MNA for Sainte-Marie–Saint-Jacques
- In office April 10, 2006 – 2012
- Preceded by: André Boulerice
- Succeeded by: Daniel Breton

Personal details
- Born: March 19, 1964 (age 62) Amos, Quebec
- Party: Parti Québécois
- Portfolio: Immigration, cultural communities, Citizenship, Metropole

= Martin Lemay =

Canadian politician (born 1964)

Martin Lemay (born March 19, 1964, in Amos, Quebec) is a Canadian politician in Quebec. He is the Parti Québécois (PQ) Member of the National Assembly (MNA) for Sainte-Marie–Saint-Jacques in the National Assembly of Quebec.

==Background==
He studied history and sociology at the Université du Québec à Montréal. He also received a post graduate certificate in public management at the École nationale d'administration publique.

==Montreal city politics==
Lemay began his political career in municipal politics being a councilor for the district of Sainte-Marie in the Montreal region from 1994 to 1998. In 2000, he was president of the Ville-Marie borough. When Pierre Bourque tried to be elected MNA for the Action démocratique du Québec (ADQ), he became leader of Vision Montréal, which was then the Official Opposition party against Gérald Tremblay.

==Member of the legislature==
In April 2006, he was elected in Sainte-Marie–Saint-Jacques, the former stronghold of Claude Charron and André Boulerice, in a by-election, defeating the Liberal candidate Nathalie Malépart, who was the daughter of former MNA Jean-Claude Malépart.

This was the first election in which the Québec Solidaire party took part. Lemay had received the support of the SPQ Libre of Pierre Dubuc.

At the time of his assembly nomination, Lemay asked Jean Charest to legislate on climate change, trying to benefit from the recent resignation of Thomas Mulcair. He was named spokesperson on Housing, replacing Nicole Léger.

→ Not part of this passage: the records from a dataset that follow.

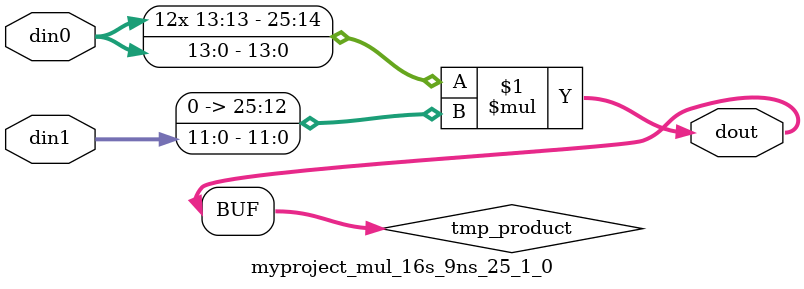
<source format=v>

`timescale 1 ns / 1 ps

  module myproject_mul_16s_9ns_25_1_0(din0, din1, dout);
parameter ID = 1;
parameter NUM_STAGE = 0;
parameter din0_WIDTH = 14;
parameter din1_WIDTH = 12;
parameter dout_WIDTH = 26;

input [din0_WIDTH - 1 : 0] din0; 
input [din1_WIDTH - 1 : 0] din1; 
output [dout_WIDTH - 1 : 0] dout;

wire signed [dout_WIDTH - 1 : 0] tmp_product;












assign tmp_product = $signed(din0) * $signed({1'b0, din1});









assign dout = tmp_product;







endmodule

</source>
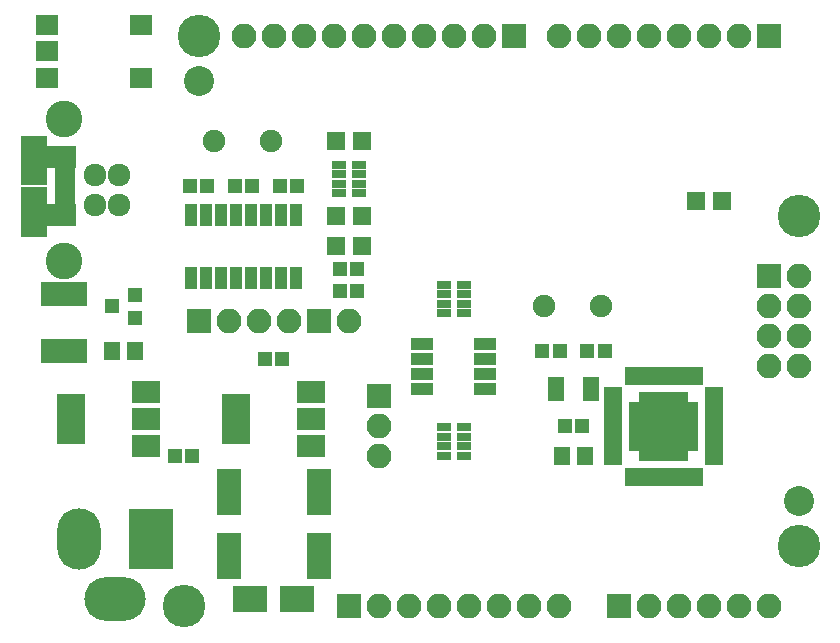
<source format=gbr>
G04 #@! TF.GenerationSoftware,KiCad,Pcbnew,5.1.5+dfsg1-2build2*
G04 #@! TF.CreationDate,2020-11-19T08:55:39-07:00*
G04 #@! TF.ProjectId,sduino_uno,73647569-6e6f-45f7-956e-6f2e6b696361,2017-11-15*
G04 #@! TF.SameCoordinates,Original*
G04 #@! TF.FileFunction,Soldermask,Top*
G04 #@! TF.FilePolarity,Negative*
%FSLAX46Y46*%
G04 Gerber Fmt 4.6, Leading zero omitted, Abs format (unit mm)*
G04 Created by KiCad (PCBNEW 5.1.5+dfsg1-2build2) date 2020-11-19 08:55:39*
%MOMM*%
%LPD*%
G04 APERTURE LIST*
%ADD10O,3.700000X5.200000*%
%ADD11R,3.700000X5.200000*%
%ADD12O,5.200000X3.700000*%
%ADD13R,1.950000X1.700000*%
%ADD14R,2.100000X2.100000*%
%ADD15O,2.100000X2.100000*%
%ADD16R,1.200000X1.150000*%
%ADD17R,1.600000X1.600000*%
%ADD18R,1.300000X0.800000*%
%ADD19R,2.400000X4.200000*%
%ADD20R,2.400000X1.900000*%
%ADD21R,1.000000X1.900000*%
%ADD22R,1.600000X1.000000*%
%ADD23R,1.000000X1.600000*%
%ADD24R,1.950000X1.000000*%
%ADD25C,1.920000*%
%ADD26C,3.100000*%
%ADD27R,2.900000X2.200000*%
%ADD28R,2.000000X3.900000*%
%ADD29C,3.600000*%
%ADD30C,1.900000*%
%ADD31R,1.400000X1.650000*%
%ADD32R,3.900000X2.000000*%
%ADD33R,1.400000X2.000000*%
%ADD34R,1.300000X1.200000*%
%ADD35C,2.540000*%
%ADD36R,1.100000X0.650000*%
%ADD37R,0.650000X1.100000*%
%ADD38R,2.125000X2.125000*%
%ADD39R,1.780000X0.850000*%
%ADD40R,2.500000X1.875000*%
%ADD41R,2.300000X2.775000*%
%ADD42R,2.300000X1.575000*%
G04 APERTURE END LIST*
D10*
X119380000Y-121285000D03*
D11*
X125480000Y-121285000D03*
D12*
X122430000Y-126365000D03*
D13*
X116675000Y-77760000D03*
X124625000Y-77760000D03*
X116675000Y-82260000D03*
X124625000Y-82260000D03*
X116675000Y-80010000D03*
D14*
X165100000Y-127000000D03*
D15*
X167640000Y-127000000D03*
X170180000Y-127000000D03*
X172720000Y-127000000D03*
X175260000Y-127000000D03*
X177800000Y-127000000D03*
D16*
X134100000Y-91440000D03*
X132600000Y-91440000D03*
X128790000Y-91440000D03*
X130290000Y-91440000D03*
X162445000Y-105410000D03*
X163945000Y-105410000D03*
X160135000Y-105410000D03*
X158635000Y-105410000D03*
D14*
X156210000Y-78740000D03*
D15*
X153670000Y-78740000D03*
X151130000Y-78740000D03*
X148590000Y-78740000D03*
X146050000Y-78740000D03*
X143510000Y-78740000D03*
X140970000Y-78740000D03*
X138430000Y-78740000D03*
X135890000Y-78740000D03*
X133350000Y-78740000D03*
D14*
X177800000Y-78740000D03*
D15*
X175260000Y-78740000D03*
X172720000Y-78740000D03*
X170180000Y-78740000D03*
X167640000Y-78740000D03*
X165100000Y-78740000D03*
X162560000Y-78740000D03*
X160020000Y-78740000D03*
D17*
X143340000Y-87630000D03*
X141140000Y-87630000D03*
X173820000Y-92710000D03*
X171620000Y-92710000D03*
D14*
X142240000Y-127000000D03*
D15*
X144780000Y-127000000D03*
X147320000Y-127000000D03*
X149860000Y-127000000D03*
X152400000Y-127000000D03*
X154940000Y-127000000D03*
X157480000Y-127000000D03*
X160020000Y-127000000D03*
D18*
X150280000Y-112630000D03*
X150280000Y-113430000D03*
X150280000Y-111830000D03*
X150280000Y-114230000D03*
X151980000Y-111830000D03*
X151980000Y-112630000D03*
X151980000Y-113430000D03*
X151980000Y-114230000D03*
X141390000Y-90405000D03*
X141390000Y-91205000D03*
X141390000Y-89605000D03*
X141390000Y-92005000D03*
X143090000Y-89605000D03*
X143090000Y-90405000D03*
X143090000Y-91205000D03*
X143090000Y-92005000D03*
D17*
X143340000Y-96520000D03*
X141140000Y-96520000D03*
X143340000Y-93980000D03*
X141140000Y-93980000D03*
D19*
X118770000Y-111125000D03*
D20*
X125070000Y-111125000D03*
X125070000Y-108825000D03*
X125070000Y-113425000D03*
D19*
X132740000Y-111125000D03*
D20*
X139040000Y-111125000D03*
X139040000Y-108825000D03*
X139040000Y-113425000D03*
D21*
X137795000Y-93820000D03*
X136525000Y-93820000D03*
X135255000Y-93820000D03*
X133985000Y-93820000D03*
X132715000Y-93820000D03*
X131445000Y-93820000D03*
X130175000Y-93820000D03*
X128905000Y-93820000D03*
X128905000Y-99220000D03*
X130175000Y-99220000D03*
X131445000Y-99220000D03*
X132715000Y-99220000D03*
X133985000Y-99220000D03*
X135255000Y-99220000D03*
X136525000Y-99220000D03*
X137795000Y-99220000D03*
D22*
X164660000Y-108960000D03*
X164660000Y-109760000D03*
X164660000Y-110560000D03*
X164660000Y-111360000D03*
X164660000Y-112160000D03*
X164660000Y-112960000D03*
X164660000Y-113760000D03*
X164660000Y-114560000D03*
D23*
X166110000Y-116010000D03*
X166910000Y-116010000D03*
X167710000Y-116010000D03*
X168510000Y-116010000D03*
X169310000Y-116010000D03*
X170110000Y-116010000D03*
X170910000Y-116010000D03*
X171710000Y-116010000D03*
D22*
X173160000Y-114560000D03*
X173160000Y-113760000D03*
X173160000Y-112960000D03*
X173160000Y-112160000D03*
X173160000Y-111360000D03*
X173160000Y-110560000D03*
X173160000Y-109760000D03*
X173160000Y-108960000D03*
D23*
X171710000Y-107510000D03*
X170910000Y-107510000D03*
X170110000Y-107510000D03*
X169310000Y-107510000D03*
X168510000Y-107510000D03*
X167710000Y-107510000D03*
X166910000Y-107510000D03*
X166110000Y-107510000D03*
D24*
X148430000Y-104775000D03*
X148430000Y-106045000D03*
X148430000Y-107315000D03*
X148430000Y-108585000D03*
X153830000Y-108585000D03*
X153830000Y-107315000D03*
X153830000Y-106045000D03*
X153830000Y-104775000D03*
D14*
X144780000Y-109220000D03*
D15*
X144780000Y-111760000D03*
X144780000Y-114300000D03*
D25*
X122810000Y-90455000D03*
X122810000Y-92995000D03*
X120810000Y-92995000D03*
X120810000Y-90455000D03*
D26*
X118110000Y-85725000D03*
X118110000Y-97725000D03*
D27*
X137890000Y-126365000D03*
X133890000Y-126365000D03*
D28*
X139700000Y-117315000D03*
X139700000Y-122715000D03*
X132080000Y-117315000D03*
X132080000Y-122715000D03*
D29*
X128270000Y-127000000D03*
X180340000Y-121920000D03*
X180340000Y-93980000D03*
X129540000Y-78740000D03*
D30*
X130810000Y-87630000D03*
X135690000Y-87630000D03*
X158750000Y-101600000D03*
X163630000Y-101600000D03*
D31*
X122190000Y-105410000D03*
X124190000Y-105410000D03*
X160290000Y-114300000D03*
X162290000Y-114300000D03*
D32*
X118110000Y-105410000D03*
X118110000Y-100530000D03*
D18*
X150280000Y-100565000D03*
X150280000Y-101365000D03*
X150280000Y-99765000D03*
X150280000Y-102165000D03*
X151980000Y-99765000D03*
X151980000Y-100565000D03*
X151980000Y-101365000D03*
X151980000Y-102165000D03*
D16*
X142990000Y-98425000D03*
X141490000Y-98425000D03*
X136640000Y-106045000D03*
X135140000Y-106045000D03*
X127520000Y-114300000D03*
X129020000Y-114300000D03*
X142990000Y-100330000D03*
X141490000Y-100330000D03*
X162040000Y-111760000D03*
X160540000Y-111760000D03*
D33*
X159790000Y-108585000D03*
X162790000Y-108585000D03*
D34*
X124190000Y-102550000D03*
X124190000Y-100650000D03*
X122190000Y-101600000D03*
D14*
X129540000Y-102870000D03*
D15*
X132080000Y-102870000D03*
X134620000Y-102870000D03*
X137160000Y-102870000D03*
D14*
X139700000Y-102870000D03*
D15*
X142240000Y-102870000D03*
D14*
X177800000Y-99060000D03*
D15*
X180340000Y-99060000D03*
X177800000Y-101600000D03*
X180340000Y-101600000D03*
X177800000Y-104140000D03*
X180340000Y-104140000D03*
X177800000Y-106680000D03*
X180340000Y-106680000D03*
D35*
X129540000Y-82550000D03*
X180340000Y-118110000D03*
D16*
X137910000Y-91440000D03*
X136410000Y-91440000D03*
D36*
X166510000Y-110010000D03*
X166510000Y-110510000D03*
X166510000Y-111010000D03*
X166510000Y-111510000D03*
X166510000Y-112010000D03*
X166510000Y-112510000D03*
X166510000Y-113010000D03*
X166510000Y-113510000D03*
D37*
X167160000Y-114160000D03*
X167660000Y-114160000D03*
X168160000Y-114160000D03*
X168660000Y-114160000D03*
X169160000Y-114160000D03*
X169660000Y-114160000D03*
X170160000Y-114160000D03*
X170660000Y-114160000D03*
D36*
X171310000Y-113510000D03*
X171310000Y-113010000D03*
X171310000Y-112510000D03*
X171310000Y-112010000D03*
X171310000Y-111510000D03*
X171310000Y-111010000D03*
X171310000Y-110510000D03*
X171310000Y-110010000D03*
D37*
X170660000Y-109360000D03*
X170160000Y-109360000D03*
X169660000Y-109360000D03*
X169160000Y-109360000D03*
X168660000Y-109360000D03*
X168160000Y-109360000D03*
X167660000Y-109360000D03*
X167160000Y-109360000D03*
D38*
X169772500Y-112622500D03*
X169772500Y-110897500D03*
X168047500Y-112622500D03*
X168047500Y-110897500D03*
D39*
X118230000Y-90140000D03*
X118230000Y-90790000D03*
X118230000Y-91440000D03*
X118230000Y-92090000D03*
X118230000Y-92740000D03*
D40*
X117870000Y-88977500D03*
X117870000Y-93902500D03*
D41*
X115570000Y-88530000D03*
X115570000Y-94350000D03*
D42*
X115570000Y-90600000D03*
X115570000Y-92280000D03*
M02*

</source>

After his 2007 re-election, he was named the PQ critic for Immigration and Cultural Communities.

==See also==
- Vision Montreal Crisis, 1997

==Electoral record (partial)==

v; t; e; Quebec provincial by-election, April 10, 2006: Sainte-Marie–Saint-Jacques
| Party | Candidate | Votes | % | ±% |
|  | Parti Québécois | Martin Lemay | 5,462 | 41.21 | -8.63 |
|  | Liberal | Nathalie Malépart | 3,700 | 27.91 | -2.56 |
|  | Québec solidaire | Manon Massé | 2,943 | 22.20 | +15.72* |
|  | Green | Jean-Christophe Mortreux | 815 | 6.15 | +3.52 |
|  | Action démocratique | Catherine Goyer | 257 | 1.94 | −6.39 |
|  | Independent | Jocelyne Leduc | 50 | 0.38 | – |
|  | Independent | Régent Millette | 28 | 0.21 | – |
| Total valid votes |  |  | 13,255 | 99.24 | – |
| Total rejected ballots |  |  | 101 | 0.76 | – |
| Turnout |  |  | 13,356 | 31.47 | -30.04 |
| Electors on the lists |  |  | 42,437 | – | – |
|  | Parti Québécois hold |  | Swing |  | -3.04 |
* Quebec solidaire vote is compared to the UFP vote in the 2003 election.